→ **Lesetext**
Die Bemühungen um eine Reform des schulischen Bildungssystems müssen sich auf zwei vorrangige Ziele konzentrieren, und zwar ein nur langfristig zu erreichendes Ziel, nämlich die Verbesserung und insbesondere Steigerung der Praxisnähe der Lehrerausbildung an den Hochschulen, und ein kurz- bis mittelfristig zu erreichendes Ziel, die Optimierung des Unterrichts in den Schulen. Um letzteres geht es im vorliegenden Projekt.

Eklatante Defizite der bis heute dominierenden Unterrichtspraxis sind

Was kann man tun?

Oberste Prinzipien aller Reformbemühungen der Lehrenden an den Schulen sind Freiwilligkeit der Teilnahme, Vorangehen in kleinen Schritten, Überprüfung des Erfolges der Reformmaßnahmen nach rund zwei Jahren.

Der erste Schritt muss die Bildung von Lehrer-Teams sein, die bereit sind, ihren Unterricht gemeinsam hinsichtlich des Zieles, Ablaufs und Inhalts zu planen und sich fortzubilden. Sie müssen Konzepte für einen fächerübergreifenden Unterricht entwerfen und diese realisieren.

Der zweite Schritt muss in einer Verständigung zwischen den Lehrern hinsichtlich des Ziels bestehen, die Persönlichkeiten der Lernenden einschließlich ihrer Begabungen (Normalbegabung, Minderbegabung, Hochbegabung), ihres Wissensstandes und ihrer familiären Situation besser zu erfassen und im Unterricht zu berücksichtigen. Dies schließt Fortbildungsmaßnahmen in Persönlichkeits-, Entwicklungs- und Lernpsychologie ein.

→ **Datensätze**
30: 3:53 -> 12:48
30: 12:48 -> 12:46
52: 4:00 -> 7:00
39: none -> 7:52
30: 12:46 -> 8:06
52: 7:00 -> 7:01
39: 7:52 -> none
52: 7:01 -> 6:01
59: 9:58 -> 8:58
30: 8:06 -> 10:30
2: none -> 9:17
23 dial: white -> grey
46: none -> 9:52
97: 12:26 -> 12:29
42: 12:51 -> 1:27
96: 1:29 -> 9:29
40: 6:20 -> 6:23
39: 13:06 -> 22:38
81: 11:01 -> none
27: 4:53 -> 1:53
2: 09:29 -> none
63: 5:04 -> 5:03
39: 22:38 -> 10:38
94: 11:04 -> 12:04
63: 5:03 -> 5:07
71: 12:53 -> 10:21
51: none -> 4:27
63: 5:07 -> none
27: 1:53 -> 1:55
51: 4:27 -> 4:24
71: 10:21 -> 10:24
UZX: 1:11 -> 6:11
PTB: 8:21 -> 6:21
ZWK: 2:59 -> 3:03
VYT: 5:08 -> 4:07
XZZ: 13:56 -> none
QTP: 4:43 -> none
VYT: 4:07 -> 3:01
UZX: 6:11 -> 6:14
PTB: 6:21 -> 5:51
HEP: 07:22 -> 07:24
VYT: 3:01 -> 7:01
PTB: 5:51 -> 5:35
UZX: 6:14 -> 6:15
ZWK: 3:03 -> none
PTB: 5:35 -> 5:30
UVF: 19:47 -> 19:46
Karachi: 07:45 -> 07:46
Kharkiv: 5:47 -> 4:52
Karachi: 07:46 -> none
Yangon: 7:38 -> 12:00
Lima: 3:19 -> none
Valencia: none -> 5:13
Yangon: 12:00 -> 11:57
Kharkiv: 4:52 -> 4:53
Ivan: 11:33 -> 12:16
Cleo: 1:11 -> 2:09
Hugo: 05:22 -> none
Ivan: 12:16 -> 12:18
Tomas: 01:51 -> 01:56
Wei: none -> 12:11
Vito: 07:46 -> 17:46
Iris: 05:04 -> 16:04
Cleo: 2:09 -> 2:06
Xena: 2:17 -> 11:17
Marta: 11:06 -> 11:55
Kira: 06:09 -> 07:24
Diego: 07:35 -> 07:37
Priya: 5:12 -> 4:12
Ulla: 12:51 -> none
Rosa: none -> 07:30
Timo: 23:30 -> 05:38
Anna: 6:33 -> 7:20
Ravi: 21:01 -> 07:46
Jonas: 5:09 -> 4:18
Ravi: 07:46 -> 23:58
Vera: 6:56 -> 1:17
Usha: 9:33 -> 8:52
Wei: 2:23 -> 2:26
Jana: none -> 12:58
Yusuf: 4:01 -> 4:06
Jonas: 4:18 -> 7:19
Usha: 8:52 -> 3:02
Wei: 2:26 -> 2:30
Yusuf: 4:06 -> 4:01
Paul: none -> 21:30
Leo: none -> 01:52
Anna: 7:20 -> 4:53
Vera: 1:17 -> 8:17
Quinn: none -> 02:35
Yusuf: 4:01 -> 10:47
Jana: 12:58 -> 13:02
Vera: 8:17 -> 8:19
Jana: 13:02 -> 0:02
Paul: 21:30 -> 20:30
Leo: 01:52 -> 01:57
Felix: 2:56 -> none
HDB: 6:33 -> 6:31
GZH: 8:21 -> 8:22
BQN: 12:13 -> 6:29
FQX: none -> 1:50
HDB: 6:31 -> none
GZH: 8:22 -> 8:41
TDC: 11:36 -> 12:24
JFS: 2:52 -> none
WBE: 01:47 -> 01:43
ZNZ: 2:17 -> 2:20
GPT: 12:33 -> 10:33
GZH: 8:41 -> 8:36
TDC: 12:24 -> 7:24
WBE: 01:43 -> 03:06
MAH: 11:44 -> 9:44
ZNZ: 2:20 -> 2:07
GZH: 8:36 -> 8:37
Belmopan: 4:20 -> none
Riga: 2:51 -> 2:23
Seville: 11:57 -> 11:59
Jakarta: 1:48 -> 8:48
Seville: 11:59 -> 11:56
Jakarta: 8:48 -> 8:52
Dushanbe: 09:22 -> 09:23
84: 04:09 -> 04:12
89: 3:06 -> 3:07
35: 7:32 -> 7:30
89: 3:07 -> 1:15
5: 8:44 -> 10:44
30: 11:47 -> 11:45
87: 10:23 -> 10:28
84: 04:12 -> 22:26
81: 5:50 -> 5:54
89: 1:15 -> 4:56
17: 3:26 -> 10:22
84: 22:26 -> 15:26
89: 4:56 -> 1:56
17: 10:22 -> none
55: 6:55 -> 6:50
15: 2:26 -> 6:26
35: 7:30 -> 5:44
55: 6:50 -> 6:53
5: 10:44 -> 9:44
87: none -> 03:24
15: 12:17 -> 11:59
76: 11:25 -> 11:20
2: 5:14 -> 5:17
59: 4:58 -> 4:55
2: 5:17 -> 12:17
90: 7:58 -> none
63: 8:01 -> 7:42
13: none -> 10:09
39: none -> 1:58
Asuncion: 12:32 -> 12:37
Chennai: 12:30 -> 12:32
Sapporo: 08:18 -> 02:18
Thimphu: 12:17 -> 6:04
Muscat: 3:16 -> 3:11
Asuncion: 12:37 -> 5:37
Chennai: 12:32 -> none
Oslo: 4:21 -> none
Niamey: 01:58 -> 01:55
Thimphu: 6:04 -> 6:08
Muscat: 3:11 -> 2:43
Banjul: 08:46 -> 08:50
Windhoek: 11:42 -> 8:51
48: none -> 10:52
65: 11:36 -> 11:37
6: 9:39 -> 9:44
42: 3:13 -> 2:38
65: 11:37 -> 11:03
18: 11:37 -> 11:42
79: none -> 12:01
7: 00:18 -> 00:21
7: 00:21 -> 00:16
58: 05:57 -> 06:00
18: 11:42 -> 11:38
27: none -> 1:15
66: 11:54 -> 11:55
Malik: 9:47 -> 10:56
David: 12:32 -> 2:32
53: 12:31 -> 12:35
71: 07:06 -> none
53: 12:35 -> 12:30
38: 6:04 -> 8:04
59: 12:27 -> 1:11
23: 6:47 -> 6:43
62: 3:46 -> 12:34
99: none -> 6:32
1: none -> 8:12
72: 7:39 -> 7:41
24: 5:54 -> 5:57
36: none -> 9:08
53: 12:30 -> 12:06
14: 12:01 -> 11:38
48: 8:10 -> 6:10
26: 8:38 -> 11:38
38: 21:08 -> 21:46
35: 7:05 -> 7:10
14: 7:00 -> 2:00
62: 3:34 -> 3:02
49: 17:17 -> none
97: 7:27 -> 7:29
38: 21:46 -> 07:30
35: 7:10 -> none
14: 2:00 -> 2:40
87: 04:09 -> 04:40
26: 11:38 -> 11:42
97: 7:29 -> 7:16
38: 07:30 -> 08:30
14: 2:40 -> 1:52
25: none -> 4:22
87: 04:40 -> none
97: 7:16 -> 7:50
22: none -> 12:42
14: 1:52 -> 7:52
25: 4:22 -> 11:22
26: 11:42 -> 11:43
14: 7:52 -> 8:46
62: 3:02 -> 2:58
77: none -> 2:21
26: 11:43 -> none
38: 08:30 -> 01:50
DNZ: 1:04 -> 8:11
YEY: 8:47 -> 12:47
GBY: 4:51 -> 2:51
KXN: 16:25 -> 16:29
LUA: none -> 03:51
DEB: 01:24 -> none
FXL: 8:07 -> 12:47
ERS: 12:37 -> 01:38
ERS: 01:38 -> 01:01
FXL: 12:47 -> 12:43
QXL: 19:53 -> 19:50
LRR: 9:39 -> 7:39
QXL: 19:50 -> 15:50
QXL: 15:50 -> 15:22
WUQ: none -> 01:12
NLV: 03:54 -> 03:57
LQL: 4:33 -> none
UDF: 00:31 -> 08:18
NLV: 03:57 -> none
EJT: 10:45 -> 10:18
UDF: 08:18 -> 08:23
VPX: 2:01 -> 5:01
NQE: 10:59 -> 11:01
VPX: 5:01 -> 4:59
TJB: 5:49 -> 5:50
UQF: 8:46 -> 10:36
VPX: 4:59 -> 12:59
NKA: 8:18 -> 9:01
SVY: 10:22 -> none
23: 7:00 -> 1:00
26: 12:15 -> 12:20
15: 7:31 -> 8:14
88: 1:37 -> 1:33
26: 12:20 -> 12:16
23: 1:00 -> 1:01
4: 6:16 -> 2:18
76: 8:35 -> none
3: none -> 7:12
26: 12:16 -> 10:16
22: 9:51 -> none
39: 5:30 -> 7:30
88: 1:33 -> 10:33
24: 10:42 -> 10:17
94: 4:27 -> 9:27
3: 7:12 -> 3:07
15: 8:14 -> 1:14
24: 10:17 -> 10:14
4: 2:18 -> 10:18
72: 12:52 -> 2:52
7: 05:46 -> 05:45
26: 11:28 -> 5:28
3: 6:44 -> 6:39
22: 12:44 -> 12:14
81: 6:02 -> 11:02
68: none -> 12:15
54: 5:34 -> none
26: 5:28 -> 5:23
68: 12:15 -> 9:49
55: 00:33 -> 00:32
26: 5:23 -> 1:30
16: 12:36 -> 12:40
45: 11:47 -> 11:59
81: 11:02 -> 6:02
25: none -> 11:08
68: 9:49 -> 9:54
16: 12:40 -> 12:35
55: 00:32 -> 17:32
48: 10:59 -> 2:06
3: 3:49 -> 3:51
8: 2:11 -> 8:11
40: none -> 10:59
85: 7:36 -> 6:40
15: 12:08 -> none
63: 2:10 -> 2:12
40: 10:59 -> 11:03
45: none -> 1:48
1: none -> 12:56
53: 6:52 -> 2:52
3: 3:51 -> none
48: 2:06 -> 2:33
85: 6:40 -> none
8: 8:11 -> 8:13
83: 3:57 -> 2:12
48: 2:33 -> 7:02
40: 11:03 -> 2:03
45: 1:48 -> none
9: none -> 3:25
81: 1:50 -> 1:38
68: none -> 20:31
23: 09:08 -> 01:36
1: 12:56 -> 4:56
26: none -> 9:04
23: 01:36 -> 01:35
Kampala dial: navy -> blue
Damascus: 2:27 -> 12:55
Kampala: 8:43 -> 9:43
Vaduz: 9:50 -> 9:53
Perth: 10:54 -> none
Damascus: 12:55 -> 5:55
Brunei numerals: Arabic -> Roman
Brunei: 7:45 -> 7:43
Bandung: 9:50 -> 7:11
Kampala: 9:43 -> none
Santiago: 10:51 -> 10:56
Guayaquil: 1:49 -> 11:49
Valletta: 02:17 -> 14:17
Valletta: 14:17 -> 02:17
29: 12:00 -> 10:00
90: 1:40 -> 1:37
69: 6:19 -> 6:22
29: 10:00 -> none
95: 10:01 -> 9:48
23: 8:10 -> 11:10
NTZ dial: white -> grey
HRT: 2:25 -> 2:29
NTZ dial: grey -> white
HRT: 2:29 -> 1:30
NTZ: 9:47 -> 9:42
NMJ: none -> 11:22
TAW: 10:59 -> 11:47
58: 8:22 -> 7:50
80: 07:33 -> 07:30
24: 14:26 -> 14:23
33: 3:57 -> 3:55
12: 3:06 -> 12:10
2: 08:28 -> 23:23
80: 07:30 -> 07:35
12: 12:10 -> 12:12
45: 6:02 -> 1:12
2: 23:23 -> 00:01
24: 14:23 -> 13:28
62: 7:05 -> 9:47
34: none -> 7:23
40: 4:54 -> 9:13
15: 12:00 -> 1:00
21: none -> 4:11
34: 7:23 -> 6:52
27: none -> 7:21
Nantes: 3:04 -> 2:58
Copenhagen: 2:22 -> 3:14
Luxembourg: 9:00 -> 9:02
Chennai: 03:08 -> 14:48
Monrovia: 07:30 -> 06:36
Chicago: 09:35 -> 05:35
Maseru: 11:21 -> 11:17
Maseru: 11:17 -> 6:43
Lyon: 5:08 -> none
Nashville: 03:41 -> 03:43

→ **Kurze Übung**
Gib aus dem Text zur Schulreform die Passage von „Der erste Schritt“ bis „und diese realisieren.“ wortgetreu wieder.

→ **Musterlösung**
Der erste Schritt muss die Bildung von Lehrer-Teams sein, die bereit sind, ihren Unterricht gemeinsam hinsichtlich des Zieles, Ablaufs und Inhalts zu planen und sich fortzubilden. Sie müssen Konzepte für einen fächerübergreifenden Unterricht entwerfen und diese realisieren.